According to Schouwenberg, no customer data was accessed. "No real data has been accessed, and no data was revealed," he said.

The hackers, who are presumed to be Romanian, went public early Saturday in a blog post. There, they claimed that after launching a SQL injection attack on Kaspersky's U.S. support site, they were able to access a customer database that included e-mail addresses and software activation codes.

Schouwenberg confirmed that the database was hacked via a SQL injection attack, but he reiterated that only the database's table labels had been accessed by the hackers, not the data itself. "A more advanced hacker could have gotten access to the information," Schouwenberg acknowledged, "including activation codes for the product and e-mail addresses. But that didn't happen."

A pool of approximately 2,500 users' e-mail addresses and some 25,000 activation codes were at risk, he said.

Schouwenberg blamed a combination of vulnerable code crafted by an unnamed third-party vendor and poor code review by Kaspersky. "We could have done a bit more to protect ourselves," he said. He also acknowledged that both internal and external monitoring of the company's Web properties had not caught the error. "A piece of the [support] site did not receive the usual scrutiny," said Schouwenberg.

The revamped support site, part of the company's U.S. operations, had been relaunched Jan. 28, leaving the database open to attack from that time until 12:15 p.m. (EST) Saturday, when Kaspersky took the new site offline and swapped in the old version.

§

• Work order 1:
Recast the records below as a Markdown table with the columns "Row" and "Line", numbering each row and omitting blank lines.

[Dataset items]
§

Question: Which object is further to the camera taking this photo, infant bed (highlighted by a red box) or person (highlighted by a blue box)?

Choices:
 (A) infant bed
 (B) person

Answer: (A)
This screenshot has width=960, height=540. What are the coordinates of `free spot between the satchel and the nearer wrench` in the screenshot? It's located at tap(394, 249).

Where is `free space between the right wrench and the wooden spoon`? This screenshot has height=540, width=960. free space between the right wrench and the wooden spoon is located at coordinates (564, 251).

§

• Work order 2:
According to the excerpt on the Kaspersky support-site breach, on what date was the revamped support site relaunched?

• Response box 1:
| Row | Line |
|---|---|
| 1 | Question: Which object is further to the camera taking this photo, infant bed (highlighted by a red box) or person (highlighted by a blue box)? |
| 2 | Choices: |
| 3 |  (A) infant bed |
| 4 |  (B) person |
| 5 | Answer: (A) |
| 6 | This screenshot has width=960, height=540. What are the coordinates of `free spot between the satchel and the nearer wrench` in the screenshot? It's located at tap(394, 249). |
| 7 | Where is `free space between the right wrench and the wooden spoon`? This screenshot has height=540, width=960. free space between the right wrench and the wooden spoon is located at coordinates (564, 251). |

• Response box 2:
Jan. 28